Zusammenarbeit zwischen ONCOTYROL-Forschern und Experten aus Southampton

Die ONCOTYROL-Forscher arbeiten seit kurzem eng mit einer britischen Forschergruppe um Prof. Graham Packham von der University Southampton zusammen. Graham und seine Mitarbeiter haben einen biochemischen Testaufbau, einen Assay, entwickelt, mit dem sie eine große Menge von Substanzen untersucht haben. Und sie sind bei ihrem Screen fündig geworden: ein kleines chemisches Molekül (small molecule inhibitor) hemmt die Bindung der beiden Proteine und bremst auf diese Weise das Wachstum von Krebszellen.

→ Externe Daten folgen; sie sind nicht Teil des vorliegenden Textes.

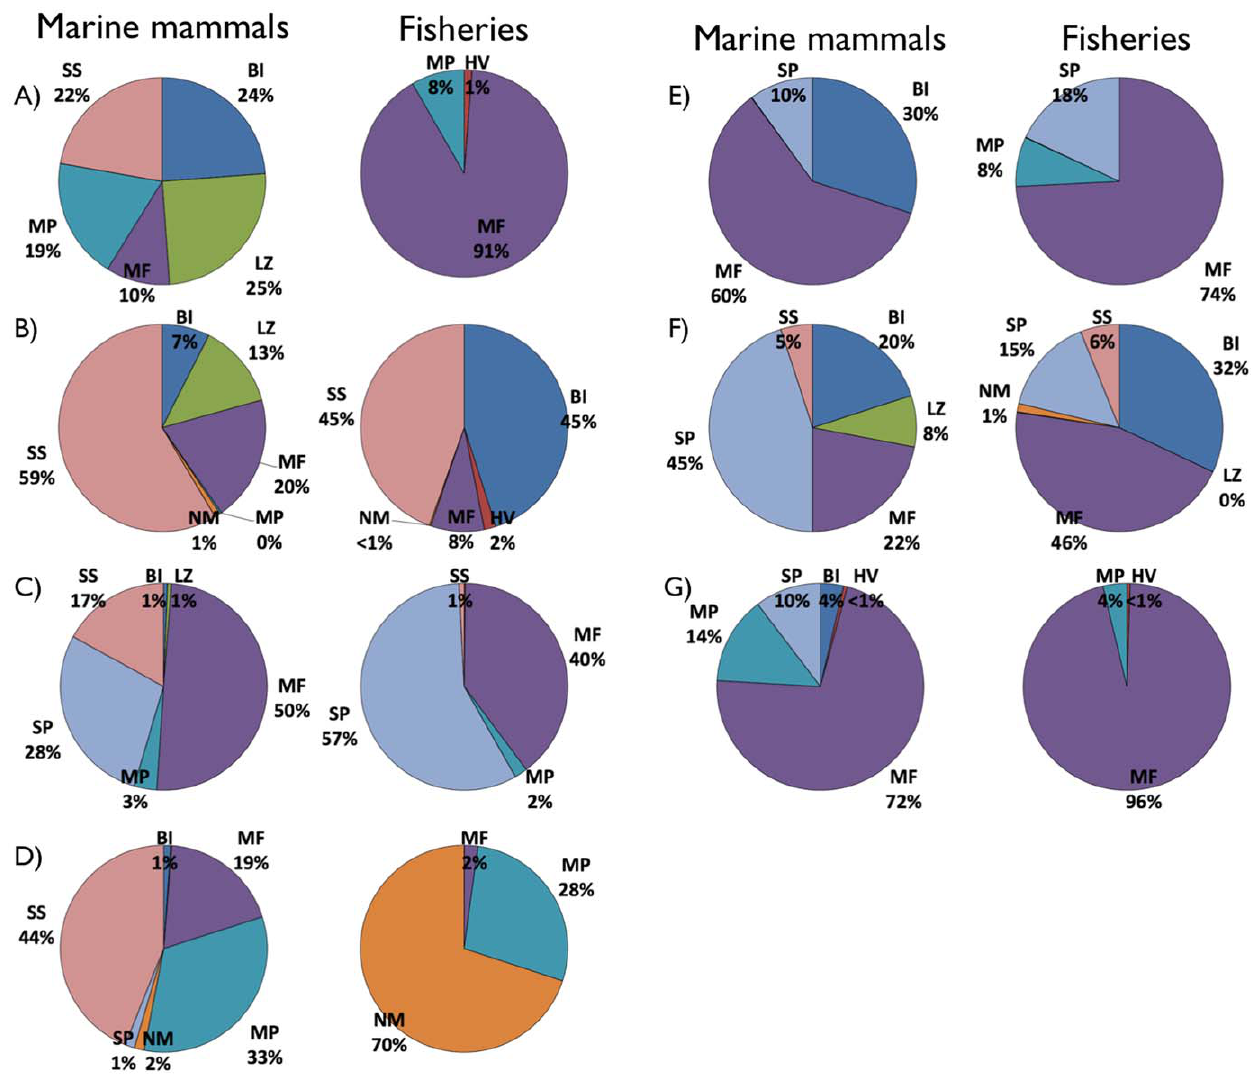
Figure 1. Location of the ecosystem modeled with Ecopath and used for this analysis.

„Es freut uns sehr, dass die Arbeit von ONCOTYROL international bereits so sichtbar geworden ist, dass wir neue Gesprächs- und Kooperationspartner aus dem Ausland anziehen“, sagt Prof. Lukas Huber, wissenschaftlicher Leiter des Zentrums. Das von ihm geleitete ONCOTYROL-Projekt zielt ebenfalls auf die Hemmung von Protein-Protein-Interaktionen ab.

Hintergrund ONCOTYROL

ONCOTYROL ist ein Verbund von Partnern aus Wirtschaft und Wissenschaft zur beschleunigten Entwicklung und Evaluierung individualisierter Krebstherapien, sowie prognostischer und präventiver Methoden. Im Bereich der Wissenschaft stehen die drei Tiroler Universitäten, die Medizinische Universität, die Leopold-Franzens Universität und die Private Health and Life Sciences Universität UMIT im Zentrum. Sie arbeiten mit internationalen Wissenschaftspartnern wie der Harvard Medical School zusammen. Auf Seiten der Wirtschaft sind regionale, überregionale und international agierende Firmen beteiligt.

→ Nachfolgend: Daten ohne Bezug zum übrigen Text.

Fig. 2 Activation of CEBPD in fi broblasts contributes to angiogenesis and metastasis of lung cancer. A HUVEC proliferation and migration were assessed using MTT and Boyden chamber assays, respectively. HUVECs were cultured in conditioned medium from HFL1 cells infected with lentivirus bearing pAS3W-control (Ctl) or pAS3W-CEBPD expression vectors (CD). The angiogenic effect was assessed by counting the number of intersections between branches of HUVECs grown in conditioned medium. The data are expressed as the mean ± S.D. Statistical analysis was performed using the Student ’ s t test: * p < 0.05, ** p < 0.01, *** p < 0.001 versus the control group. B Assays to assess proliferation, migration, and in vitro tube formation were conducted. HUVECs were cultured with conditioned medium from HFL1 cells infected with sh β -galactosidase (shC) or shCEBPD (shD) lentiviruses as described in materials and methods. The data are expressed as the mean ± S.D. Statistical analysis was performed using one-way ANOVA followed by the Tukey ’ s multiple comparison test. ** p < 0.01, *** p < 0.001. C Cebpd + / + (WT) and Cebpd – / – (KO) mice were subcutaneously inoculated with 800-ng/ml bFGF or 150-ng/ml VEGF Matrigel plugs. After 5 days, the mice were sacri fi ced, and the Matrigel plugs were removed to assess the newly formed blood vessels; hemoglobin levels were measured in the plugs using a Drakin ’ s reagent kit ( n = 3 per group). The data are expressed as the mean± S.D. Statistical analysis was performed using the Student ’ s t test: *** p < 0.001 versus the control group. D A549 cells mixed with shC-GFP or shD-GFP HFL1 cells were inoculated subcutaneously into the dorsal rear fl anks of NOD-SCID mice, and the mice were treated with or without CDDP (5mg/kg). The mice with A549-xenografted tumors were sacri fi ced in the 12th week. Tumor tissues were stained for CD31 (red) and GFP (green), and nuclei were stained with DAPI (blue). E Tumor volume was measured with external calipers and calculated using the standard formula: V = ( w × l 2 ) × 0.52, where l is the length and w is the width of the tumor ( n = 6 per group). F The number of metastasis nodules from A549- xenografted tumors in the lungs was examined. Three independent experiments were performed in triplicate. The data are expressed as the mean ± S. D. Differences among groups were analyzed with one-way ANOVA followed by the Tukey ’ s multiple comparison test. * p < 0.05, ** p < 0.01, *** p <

ONCOTYROL wurde im Rahmen des Strukturprogramms COMET der österreichischen Bundesregierung als K1-Zentrum in Innsbruck gegründet und wird mit nationalen und Landesmitteln zu rund 50% gefördert. Die Förderung findet über die österreichische Forschungsförderungsgesellschaft FFG, die Bundesministerien BMVIT und BMWFJ und auf Landesebene über die Tiroler Zukunftsstiftung und die steirische Förderungsgesellschaft statt. Schwerpunkte der Forschung sind Prostata-, Brustkrebs und Leukämie. Gemanagt wird ONCOTYROL von der Innsbrucker CEMIT GmbH Center of Excellence in Medicine and IT. CEMIT initiiert und managt Großforschungsprojekte an der Schnittstelle zwischen Wissenschaft und Wirtschaft, z.B. Kompetenzzentren oder EU-Projekte oder –Programme.

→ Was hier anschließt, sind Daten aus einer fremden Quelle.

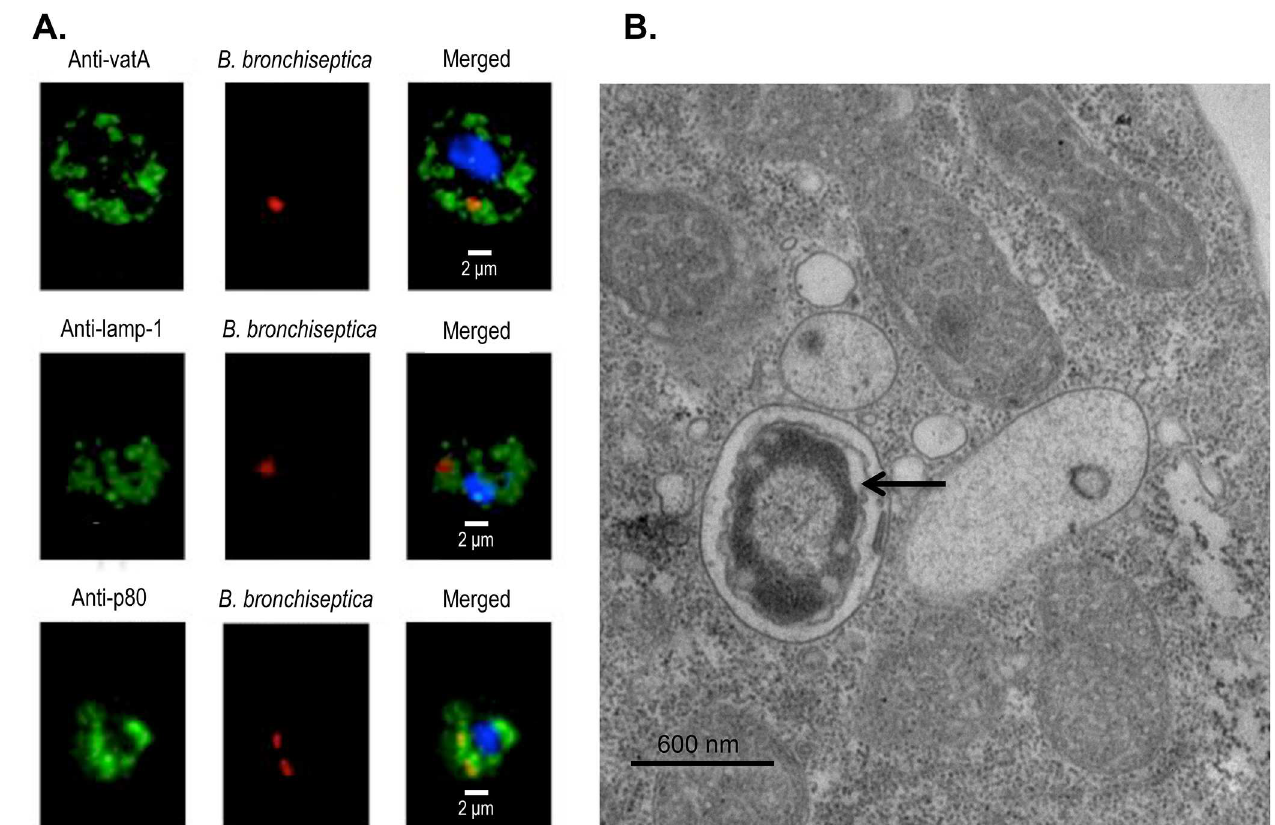
Fig 2. Visualization of B . bronchiseptica within D . discoideum . ( A) Fluorescent confocalimagingof B . bronchiseptica within D . discoideum . D . discoideum were exposedto B . bronchiseptica RB50 pLC018(mCherry, red) for 1 h at a multiplicityof infection (MOI) of 100 prior to 1 h gentamicintreatment. D . discoideum were then fixed in 4% paraformaldehyde and permeabilizedwith 0.1% saponinprior to incubationwith the followingprimary antibodies: mouse monoclonal anti-vatA, rat monoclonal anti-lamp-1,and mouse monoclonal anti-p80. Secondary antibodies, specificallygoat anti-mouse and goat anti-rat, were conjugatedto either fluoresceinor a green fluorescent dye (green). D . discoideum were also stainedwith DAPI for visualizationof nuclei(blue). Z-stacks were captured at 60 × magnification and zoomed to 300%. Individualpanelsand mergedfluorescent images are displayed. (B) Electron microscopy images of intracellular B . bronchiseptica within D . discoideum . D . discoideum were exposedto B . bronchiseptica RB50 for 1 h at a MOI of 100 prior to 1 h gentamicintreatment. Followingexposureand gentamicintreatment, D . discoideum harboringintracellularbacteria were fixed for 1 h in 2% glutaraldehyde and then processed for transmissionelectron microscopy. The image shows a singleintracellularbacterium(arrow) within D . discoideum .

Besondere Bedeutung der Medizinischen Universität

Die i-med ist in allen Bereichen von ONCOTYROL, ob wissenschaftlich oder strategisch, entscheidend beteiligt: Sie ist Gesellschafterin, Konsortialpartnerin, stellt die wissenschaftliche Leitung (Prof. Lukas Huber), stellt drei von fünf Area-Leitern (Prof. Helmut Klocker, Prof. Gottfried Baier und Prof. Günther Gastl) und leitet mehr als die Hälfte der ONCOTYROL-Projekte.